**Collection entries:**
>>>>

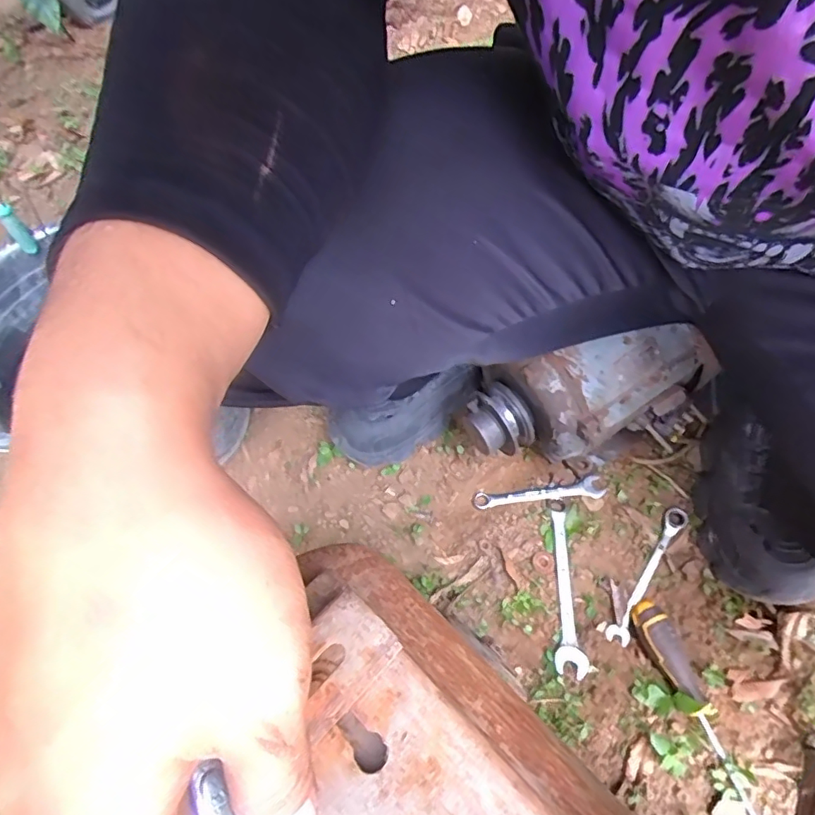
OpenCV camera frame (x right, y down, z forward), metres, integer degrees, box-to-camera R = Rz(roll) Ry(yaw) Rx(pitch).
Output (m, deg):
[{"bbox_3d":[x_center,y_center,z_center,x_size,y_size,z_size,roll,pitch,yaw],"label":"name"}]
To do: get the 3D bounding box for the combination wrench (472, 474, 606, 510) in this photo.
[{"bbox_3d":[0.147,0.096,0.609,0.141,0.010,0.025,-5,63,1],"label":"combination wrench"}]

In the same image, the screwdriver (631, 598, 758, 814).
[{"bbox_3d":[0.264,0.266,0.486,0.034,0.024,0.187,-21,63,-7],"label":"screwdriver"}]

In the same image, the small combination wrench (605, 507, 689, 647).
[{"bbox_3d":[0.250,0.172,0.562,0.022,0.010,0.158,31,69,18],"label":"small combination wrench"}]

<<<<

**Problem statement:** Print every record above exactly, but no pictures.

**Exercise result:**
OpenCV camera frame (x right, y down, z forward), metres, integer degrees, box-to-camera R = Rz(roll) Ry(yaw) Rx(pitch).
Output (m, deg):
[{"bbox_3d":[x_center,y_center,z_center,x_size,y_size,z_size,roll,pitch,yaw],"label":"name"}]
To do: get the 3D bounding box for the combination wrench (472, 474, 606, 510) in this photo.
[{"bbox_3d":[0.147,0.096,0.609,0.141,0.010,0.025,-5,63,1],"label":"combination wrench"}]

In the same image, the screwdriver (631, 598, 758, 814).
[{"bbox_3d":[0.264,0.266,0.486,0.034,0.024,0.187,-21,63,-7],"label":"screwdriver"}]

In the same image, the small combination wrench (605, 507, 689, 647).
[{"bbox_3d":[0.250,0.172,0.562,0.022,0.010,0.158,31,69,18],"label":"small combination wrench"}]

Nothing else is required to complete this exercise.